On Monday 16th June, Germany kick-off their World Cup campaign against Portugal in the Arena Fonte Nova, Salvador, with huge expectations in the air.
Upon hearing the news that Die Mannschaft are another man down, with Marco Reus being the latest player to be ruled out of the tournament, coach Joachim Low must wonder why the gods are conspiring against him.
Before a ball has even been kicked at the 2014 Finals, Low is under considerable pressure to deliver the bacon. The first man to captain and coach a World Cup winning team, German legend Franz Beckenbauer, recently told the Daily Telegraph's Jeremy Wilson:
Two years ago in the European Championship the team was very very good but not experienced enough. Now. It's two years later, so also they have a lot of experience. I think it's time for Germany to win the World Cup again.
Under Low's watch, the national team have delivered two semi-finals and a final (Euro 2008) in major tournaments—an enviable record for others.
However, for a country with the prestige of Germany, and as per the words of legendary Vince Lombardi, 'there is no second place'.
The Germans' expectations reflect the transition of Die Mannschaft compared with almost 15 years ago. Back then the entire setup was in a precarious state of disarray. At the European Championships of 2000, they finished bottom of their group, compounded by a defeat to a poor England side.

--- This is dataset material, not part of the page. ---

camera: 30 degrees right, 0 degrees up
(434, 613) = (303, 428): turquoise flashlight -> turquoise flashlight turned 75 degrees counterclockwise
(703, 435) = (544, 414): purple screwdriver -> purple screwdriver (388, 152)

Back then the Three Lions had the likes of Paul Scholes, David Beckham, Gary Neville, Michael Owen and Steven Gerrard establishing themselves for their respective club sides and they became the focal point of England's Golden Generation who ultimately flattered to deceive.

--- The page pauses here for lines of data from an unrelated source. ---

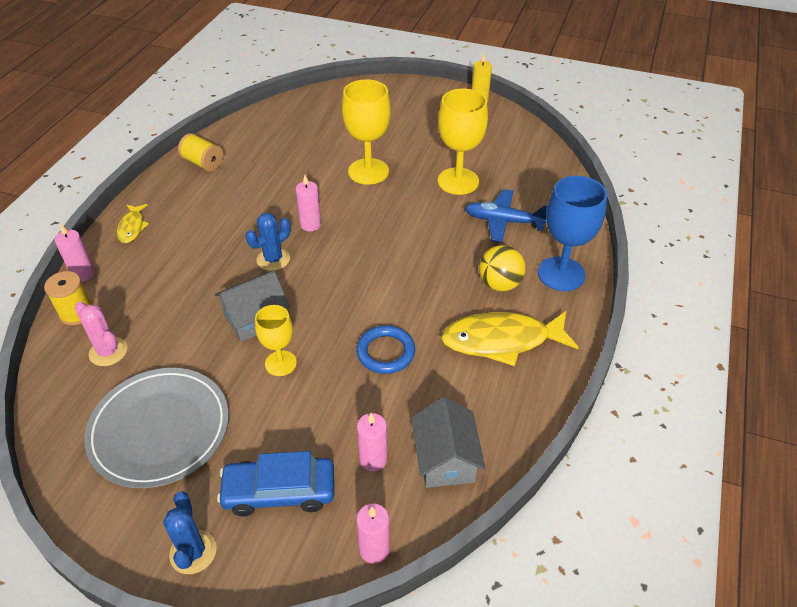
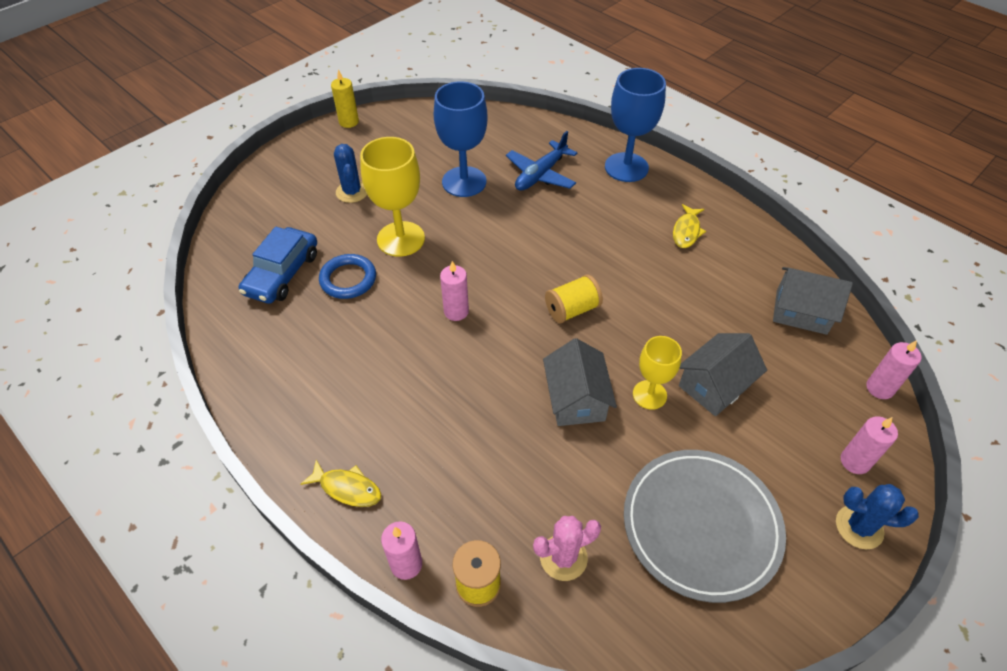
camera: 65 degrees left, 5 degrees up
(203, 163) = (269, 381): yellow spool -> yellow spool (572, 310)
(273, 259) = (493, 359): blue cactus -> blue cactus (352, 192)
(279, 491) = (806, 439): blue car -> blue car (282, 273)
(312, 406) = (714, 385): none -> grey house
(373, 459) = (788, 359): pink candle -> pink candle (855, 461)
(385, 352) = (668, 311): blue ring -> blue ring (348, 279)
(458, 181) = (464, 182): yellow goblet -> blue goblet
(499, 284) = (619, 207): yellow ball -> none
(502, 340) = (686, 231): yellow fish -> yellow fish, size x0.51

Back to 2000 and German football required widespread reform. The wheels were in motion but Germany's World Cup Final appearance in 2002 was considered an anomaly for two reasons. Firstly, they did not actually play particularly well and secondly, it was a tournament littered with upsets.
Despite positives being taken, Germany's progression regressed at the 2004 European Championships, which resulted in Rudi Voller ending his brief tenure as national team boss.

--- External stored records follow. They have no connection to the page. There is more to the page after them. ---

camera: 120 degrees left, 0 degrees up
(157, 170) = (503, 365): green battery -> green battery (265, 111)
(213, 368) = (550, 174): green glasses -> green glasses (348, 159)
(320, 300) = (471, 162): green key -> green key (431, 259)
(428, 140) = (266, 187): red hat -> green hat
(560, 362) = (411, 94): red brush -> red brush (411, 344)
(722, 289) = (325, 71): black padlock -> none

The instability at the head of the ship was clearly evident as Die Mannschaft searched for its third manager in six years—hardly believable given that Germany had six head coaches spanning the preceding 75 years.
At that point Low entered the fray, albeit as Jurgen Klinsmann's assistant, for the German-hosted 2006 World Cup Finals. They gave an excellent account of themselves by reaching the semi-final where they were knocked out by their nemesis Italy in the last few minutes of extra-time.
Two years on, Germany still have a relatively young side (average age 27) with an outstanding nucleus forged from Bayern Munich and Borussia Dortmund. Manuel Neuer, Per Mertesacker, Mats Hummels, Philipp Lahm form an all-star defence. While Bastian Schweinsteiger and Sami Khedira perform the hard yards so that Mesut Ozil, Mario Gotze and Toni Kroos can excel.
Of course, the injuries to Lars Bender and Reus are a blow, but considering the last World Cup's joint top-scorer Thomas Muller, along with Julian Draxler and Andre Schurrle are also in the mix, the German squad boasts irrepressible strength and depth.
Given the pressure and the injuries, the Germans know that a positive start against Cristiano Ronaldo's Portugal on Monday will go a long way towards steadying their nerves.